With recent news of clinical trials for its low-cost HPV vaccine, the Serum Institute made waves in the world of Big Pharma. The India-based vaccinemaker--which is also working on other low-cost vaccines, such as a powdered measles vaccine--is now gearing up to challenge the world's leading vaccinemakers in another area: pertussis.
French biotech Genticel announced Monday that it has licensed its Vaxiclase technology to Serum for use in developing multivalent vaccines containing pertussis antigens. Serum will pay Genticel up to $57 million in upfront and milestone payments. Further financial details of the preclinical-stage license agreement were not disclosed.

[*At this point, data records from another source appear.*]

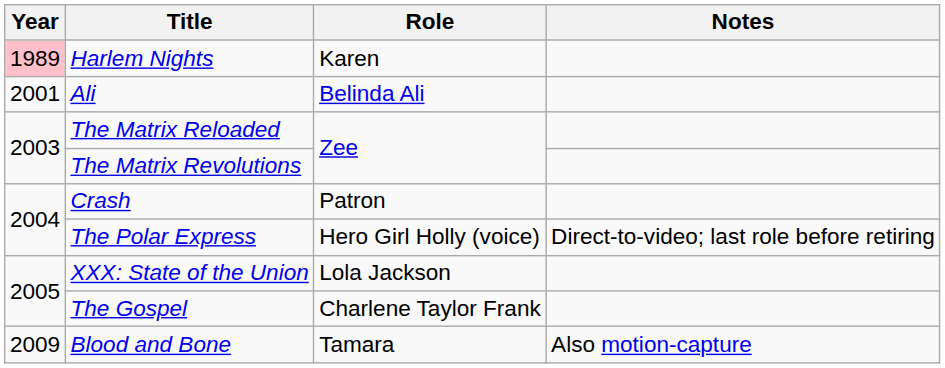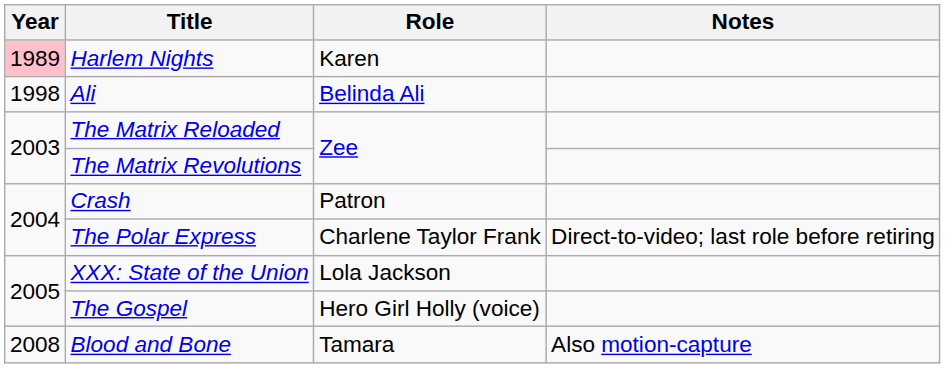Ali | Year: 2001 -> 1998
The Polar Express | Role: Hero Girl Holly (voice) -> Charlene Taylor Frank
The Gospel | Role: Charlene Taylor Frank -> Hero Girl Holly (voice)
Blood and Bone | Year: 2009 -> 2008
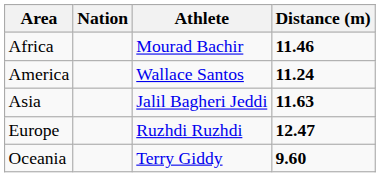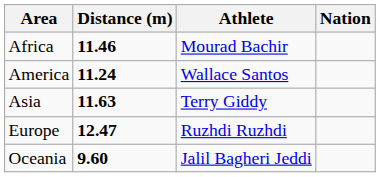columns swapped: Distance (m) <-> Nation
Asia | Athlete: Jalil Bagheri Jeddi -> Terry Giddy
Oceania | Athlete: Terry Giddy -> Jalil Bagheri Jeddi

|Genticel CEO Benedikt Timmerman|
"This deal opens an entirely new field of applications for Vaxiclase, which complements our core activities in the HPV field," Benedikt Timmerman, Genticel's CEO, said in a statement. "Besides this deal's commercial interest, we are proud to be associated with a development program that may lead to one of the most widely supplied combination vaccines worldwide. Moreover, the deal will also provide Genticel with access to improved production methods that the Serum Institute may implement on our Vaxiclase platform. Given Serum's extensive experience and track record in this area, this is of strategic value to Genticel."
Sanofi's ($SNY) pentavalent PENTAct-HIB--which protects against polio and Haemophilus influenzae as well as diphtheria, tetanus and pertussis--was the third-best selling vaccine in 2013, while GlaxoSmithKline's ($GSK) Pediarix took the No. 6 spot.
Serum's license covers all countries, with the exception of major pharmaceutical markets: the U.S., Canada, New Zealand, Australia, Japan, Israel, Turkey and greater Europe. But this may not be much of a setback for Serum, which focuses on affordable vaccines for the developing world. It plans to have its DTaP candidate, already in the pipeline, on the market within the next two years.